**ТЕКСТ СТРАНИЦЫ**
┄┄┄┄┄┄┄┄┄┄

На века творили вечность мы веками (И. Бродский). И создали для себя захватывающее зрелище, называемое культурой. И об этом же: Смотрю в века, живу в минутах (Н. Гумилев). Так что иногда надежда и приложенный к ней труд все же себя оправдывают.
Смерть достаточно устойчивый сюжет поэзии потому, что, несмотря на памятование о ней, сама она остается непонятной. Парадокс в том, что в непонятности смерти О. Мандельштам увидел силу культуры [Мандельштам 1987: 161], ибо творчество, по его словам, все же происходит:
В сознании минутной силы,
В забвении печальной смерти.
Причина этого состоит в том, что в моменты – периоды творчества человек испытывает ощущения-чувства собственной порождающей активности (М. М. Бахтин), в предельных случаях – одержимости, вдохновения, он сам находится в потоке деятельности или деятельность – течет через него. А там, где рождение, нет места смерти.

┄┄┄┄┄┄┄┄┄┄

**ИСХОДНЫЕ ДАННЫЕ**
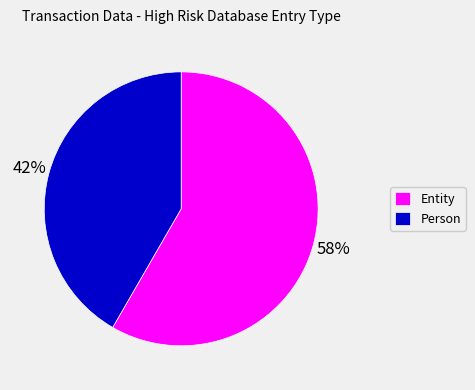

Rank the categories by value from highest to lowest.

Entity, Person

┄┄┄┄┄┄┄┄┄┄

**ЗАДАНИЕ 1**
Ответьте на вопросы по тексту о творчестве и смерти.
(a) Кому принадлежат слова «Смотрю в века, живу в минутах»?
(b) Что О. Мандельштам увидел в непонятности смерти?
(c) Чье имя указано в скобках после слов «собственной порождающей активности»?
**ЗАДАНИЕ 2**
Замените в тексте о творчестве и смерти «культурой» на «искусством» и приведите весь отрывок от слов «На века творили» вплоть до слов «же себя оправдывают.».
Строки никак не связаны с текстом о творчестве и смерти.

**ОТВЕТ 1**
(a) Н. Гумилеву.
(b) Силу культуры.
(c) М. М. Бахтина.

**ОТВЕТ 2**
На века творили вечность мы веками (И. Бродский). И создали для себя захватывающее зрелище, называемое искусством. И об этом же: Смотрю в века, живу в минутах (Н. Гумилев). Так что иногда надежда и приложенный к ней труд все же себя оправдывают.